* [YOUR ASSIGNMENT] Omit every picture. Return all other data as it stands.

*** Opening of MATERIAL TO PROCESS ***

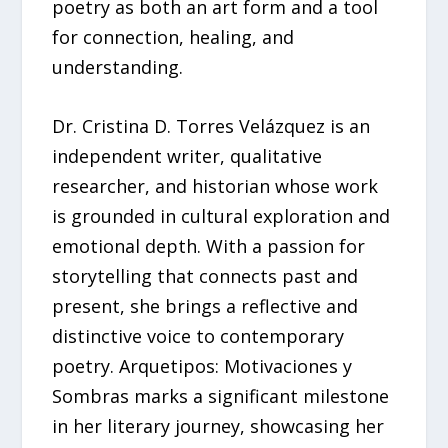
poetry as both an art form and a tool
for connection, healing, and
understanding.
Dr. Cristina D. Torres Velázquez is an
independent writer, qualitative
researcher, and historian whose work
is grounded in cultural exploration and
emotional depth. With a passion for
storytelling that connects past and
present, she brings a reflective and
distinctive voice to contemporary
poetry. Arquetipos: Motivaciones y
Sombras marks a significant milestone
in her literary journey, showcasing her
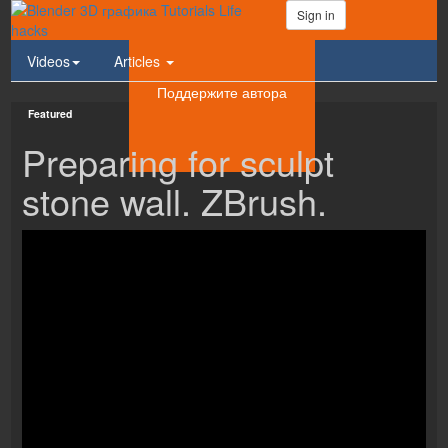
Sign in
Videos
Articles
Поддержите автора
Featured
Preparing for sculpt
stone wall. ZBrush.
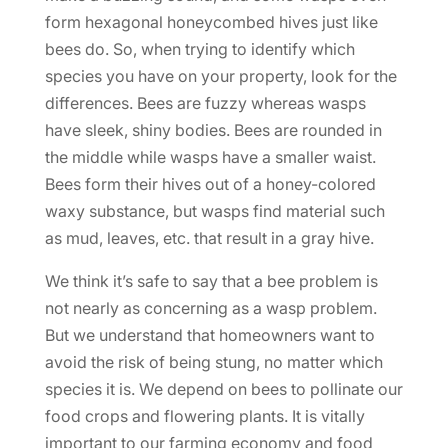
form hexagonal honeycombed hives just like
bees do. So, when trying to identify which
species you have on your property, look for the
differences. Bees are fuzzy whereas wasps
have sleek, shiny bodies. Bees are rounded in
the middle while wasps have a smaller waist.
Bees form their hives out of a honey-colored
waxy substance, but wasps find material such
as mud, leaves, etc. that result in a gray hive.
We think it’s safe to say that a bee problem is
not nearly as concerning as a wasp problem.
But we understand that homeowners want to
avoid the risk of being stung, no matter which
species it is. We depend on bees to pollinate our
food crops and flowering plants. It is vitally
important to our farming economy and food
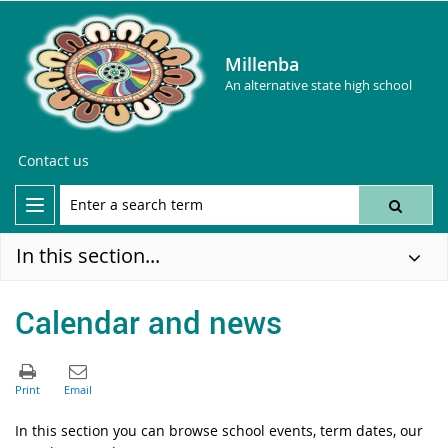
Millenba
An alternative state high school
Contact us
In this section...
Calendar and news
In this section you can browse school events, term dates, our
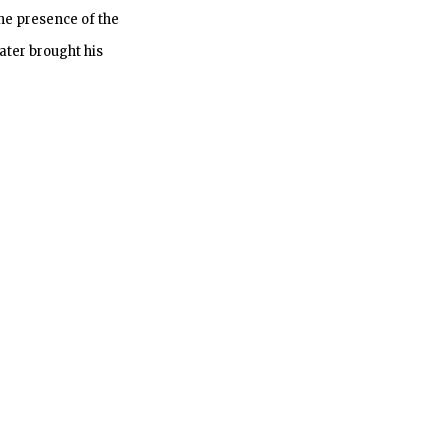
he presence of the
ater brought his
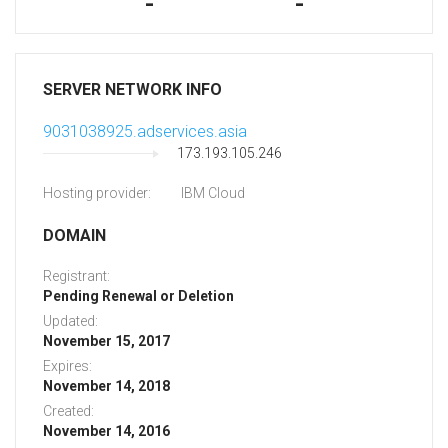
-
-
SERVER NETWORK INFO
9031038925.adservices.asia
173.193.105.246
Hosting provider:
IBM Cloud
DOMAIN
Registrant:
Pending Renewal or Deletion
Updated:
November 15, 2017
Expires:
November 14, 2018
Created:
November 14, 2016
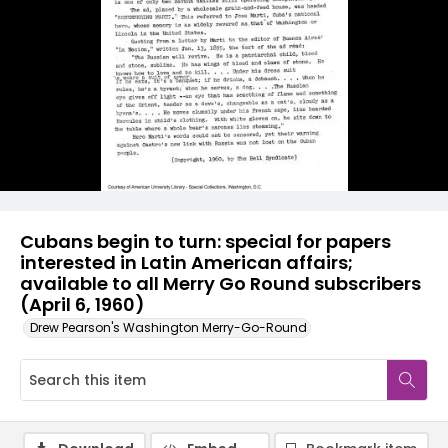
Cubans begin to turn: special for papers
interested in Latin American affairs;
available to all Merry Go Round subscribers
(April 6, 1960)
Drew Pearson's Washington Merry-Go-Round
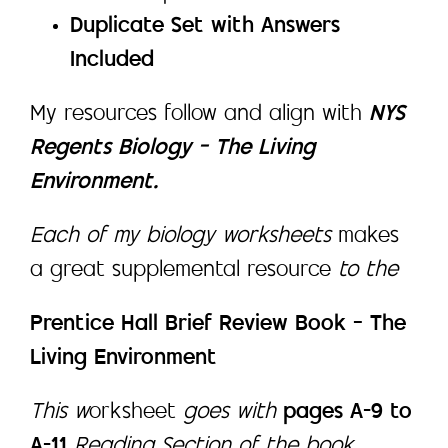
Duplicate Set with Answers
Included
My resources follow and align with
NYS
Regents Biology – The Living
Environment.
Each of my biology worksheets
makes
a great supplemental resource
to the
Prentice Hall Brief Review Book – The
Living Environment
This w
orksheet
goes with
pages A-9 to
A-11
Reading Section of the book.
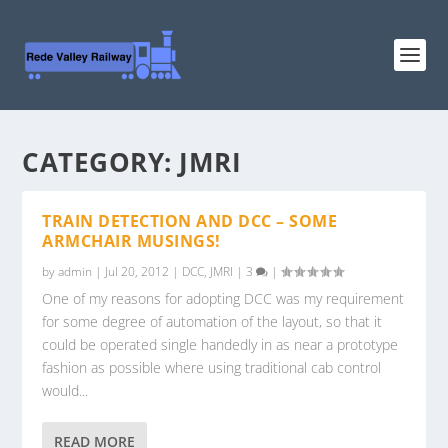
CATEGORY:
JMRI
TRAIN DETECTION AND DCC – SOME
ARMCHAIR MUSINGS!
by
admin
|
Jul 20, 2012
|
DCC
,
JMRI
|
3
|
One of my reasons for adopting DCC was my requirement
for some degree of automation of the layout, so that it
could be operated single handedly in as near a prototype
fashion as possible where using traditional cab control
would...
READ MORE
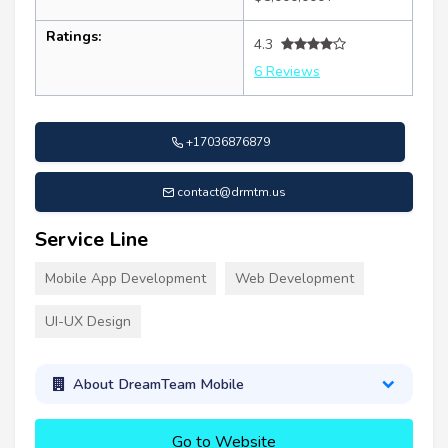
Ratings:
4.3
6 Reviews
+17036876879
contact@drmtm.us
Service Line
Mobile App Development
Web Development
UI-UX Design
About DreamTeam Mobile
Go to Website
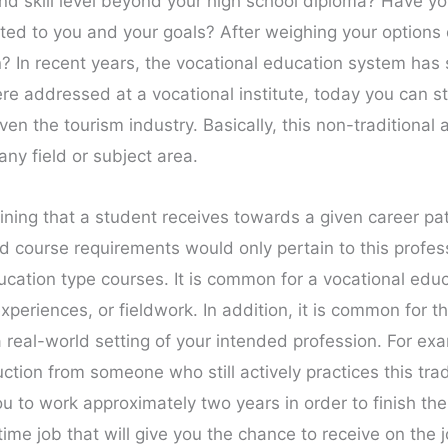
and skill level beyond your high school diploma? Have y
ited to you and your goals? After weighing your option
on? In recent years, the vocational education system h
e addressed at a vocational institute, today you can st
ven the tourism industry. Basically, this non-traditional
any field or subject area.
aining that a student receives towards a given career pat
 course requirements would only pertain to this professio
ucation type courses. It is common for a vocational edu
experiences, or fieldwork. In addition, it is common for th
a real-world setting of your intended profession. For exa
uction from someone who still actively practices this trad
u to work approximately two years in order to finish th
me job that will give you the chance to receive on the jo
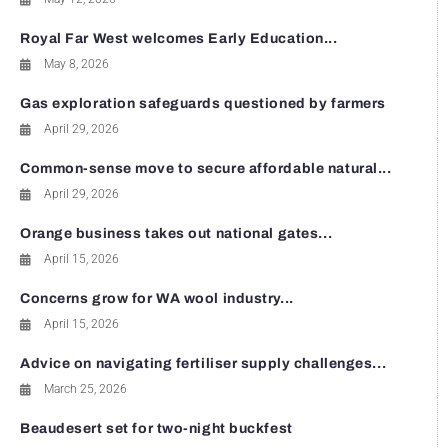
Royal Far West welcomes Early Education...
May 8, 2026
Gas exploration safeguards questioned by farmers
April 29, 2026
Common-sense move to secure affordable natural...
April 29, 2026
Orange business takes out national gates...
April 15, 2026
Concerns grow for WA wool industry...
April 15, 2026
Advice on navigating fertiliser supply challenges...
March 25, 2026
Beaudesert set for two-night buckfest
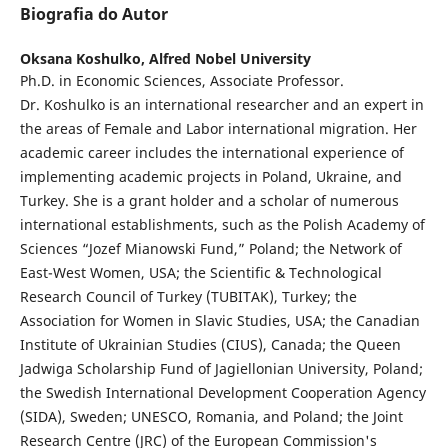
Biografia do Autor
Oksana Koshulko,
Alfred Nobel University
Ph.D. in Economic Sciences, Associate Professor.
Dr. Koshulko is an international researcher and an expert in
the areas of Female and Labor international migration. Her
academic career includes the international experience of
implementing academic projects in Poland, Ukraine, and
Turkey. She is a grant holder and a scholar of numerous
international establishments, such as the Polish Academy of
Sciences “Jozef Mianowski Fund,” Poland; the Network of
East-West Women, USA; the Scientific & Technological
Research Council of Turkey (TUBITAK), Turkey; the
Association for Women in Slavic Studies, USA; the Canadian
Institute of Ukrainian Studies (CIUS), Canada; the Queen
Jadwiga Scholarship Fund of Jagiellonian University, Poland;
the Swedish International Development Cooperation Agency
(SIDA), Sweden; UNESCO, Romania, and Poland; the Joint
Research Centre (JRC) of the European Commission's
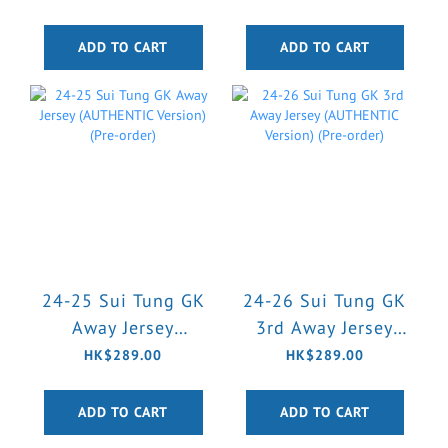
Version) (Pre-order)
Version) (Pre-order)
ADD TO CART
ADD TO CART
24-25 Sui Tung GK
24-26 Sui Tung GK
Away Jersey
3rd Away Jersey
(AUTHENTIC
(AUTHENTIC
HK$289.00
HK$289.00
Version) (Pre-order)
Version) (Pre-order)
ADD TO CART
ADD TO CART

*** Close of MATERIAL TO PROCESS ***

* [REPLY]
poetry as both an art form and a tool
for connection, healing, and
understanding.
Dr. Cristina D. Torres Velázquez is an
independent writer, qualitative
researcher, and historian whose work
is grounded in cultural exploration and
emotional depth. With a passion for
storytelling that connects past and
present, she brings a reflective and
distinctive voice to contemporary
poetry. Arquetipos: Motivaciones y
Sombras marks a significant milestone
in her literary journey, showcasing her
Sign in
Videos
Articles
Поддержите автора
Featured
Preparing for sculpt
stone wall. ZBrush.
form hexagonal honeycombed hives just like
bees do. So, when trying to identify which
species you have on your property, look for the
differences. Bees are fuzzy whereas wasps
have sleek, shiny bodies. Bees are rounded in
the middle while wasps have a smaller waist.
Bees form their hives out of a honey-colored
waxy substance, but wasps find material such
as mud, leaves, etc. that result in a gray hive.
We think it’s safe to say that a bee problem is
not nearly as concerning as a wasp problem.
But we understand that homeowners want to
avoid the risk of being stung, no matter which
species it is. We depend on bees to pollinate our
food crops and flowering plants. It is vitally
important to our farming economy and food
Millenba
An alternative state high school
Contact us
In this section...
Calendar and news
In this section you can browse school events, term dates, our
he presence of the
ater brought his
-
-
SERVER NETWORK INFO
9031038925.adservices.asia
173.193.105.246
Hosting provider:
IBM Cloud
DOMAIN
Registrant:
Pending Renewal or Deletion
Updated:
November 15, 2017
Expires:
November 14, 2018
Created:
November 14, 2016
Cubans begin to turn: special for papers
interested in Latin American affairs;
available to all Merry Go Round subscribers
(April 6, 1960)
Drew Pearson's Washington Merry-Go-Round
Duplicate Set with Answers
Included
My resources follow and align with
NYS
Regents Biology – The Living
Environment.
Each of my biology worksheets
makes
a great supplemental resource
to the
Prentice Hall Brief Review Book – The
Living Environment
This w
orksheet
goes with
pages A-9 to
A-11
Reading Section of the book.
CATEGORY:
JMRI
TRAIN DETECTION AND DCC – SOME
ARMCHAIR MUSINGS!
by
admin
|
Jul 20, 2012
|
DCC
,
JMRI
|
3
|
One of my reasons for adopting DCC was my requirement
for some degree of automation of the layout, so that it
could be operated single handedly in as near a prototype
fashion as possible where using traditional cab control
would...
READ MORE
Ratings:
4.3
6 Reviews
+17036876879
contact@drmtm.us
Service Line
Mobile App Development
Web Development
UI-UX Design
About DreamTeam Mobile
Go to Website
and skill level beyond your high school diploma? Have y
ited to you and your goals? After weighing your option
on? In recent years, the vocational education system h
e addressed at a vocational institute, today you can st
ven the tourism industry. Basically, this non-traditional
any field or subject area.
aining that a student receives towards a given career pat
 course requirements would only pertain to this professio
ucation type courses. It is common for a vocational edu
experiences, or fieldwork. In addition, it is common for th
a real-world setting of your intended profession. For exa
uction from someone who still actively practices this trad
u to work approximately two years in order to finish th
me job that will give you the chance to receive on the jo
Royal Far West welcomes Early Education...
May 8, 2026
Gas exploration safeguards questioned by farmers
April 29, 2026
Common-sense move to secure affordable natural...
April 29, 2026
Orange business takes out national gates...
April 15, 2026
Concerns grow for WA wool industry...
April 15, 2026
Advice on navigating fertiliser supply challenges...
March 25, 2026
Beaudesert set for two-night buckfest
Biografia do Autor
Oksana Koshulko,
Alfred Nobel University
Ph.D. in Economic Sciences, Associate Professor.
Dr. Koshulko is an international researcher and an expert in
the areas of Female and Labor international migration. Her
academic career includes the international experience of
implementing academic projects in Poland, Ukraine, and
Turkey. She is a grant holder and a scholar of numerous
international establishments, such as the Polish Academy of
Sciences “Jozef Mianowski Fund,” Poland; the Network of
East-West Women, USA; the Scientific & Technological
Research Council of Turkey (TUBITAK), Turkey; the
Association for Women in Slavic Studies, USA; the Canadian
Institute of Ukrainian Studies (CIUS), Canada; the Queen
Jadwiga Scholarship Fund of Jagiellonian University, Poland;
the Swedish International Development Cooperation Agency
(SIDA), Sweden; UNESCO, Romania, and Poland; the Joint
Research Centre (JRC) of the European Commission's
Version) (Pre-order)
Version) (Pre-order)
ADD TO CART
ADD TO CART
24-25 Sui Tung GK
24-26 Sui Tung GK
Away Jersey
3rd Away Jersey
(AUTHENTIC
(AUTHENTIC
HK$289.00
HK$289.00
Version) (Pre-order)
Version) (Pre-order)
ADD TO CART
ADD TO CART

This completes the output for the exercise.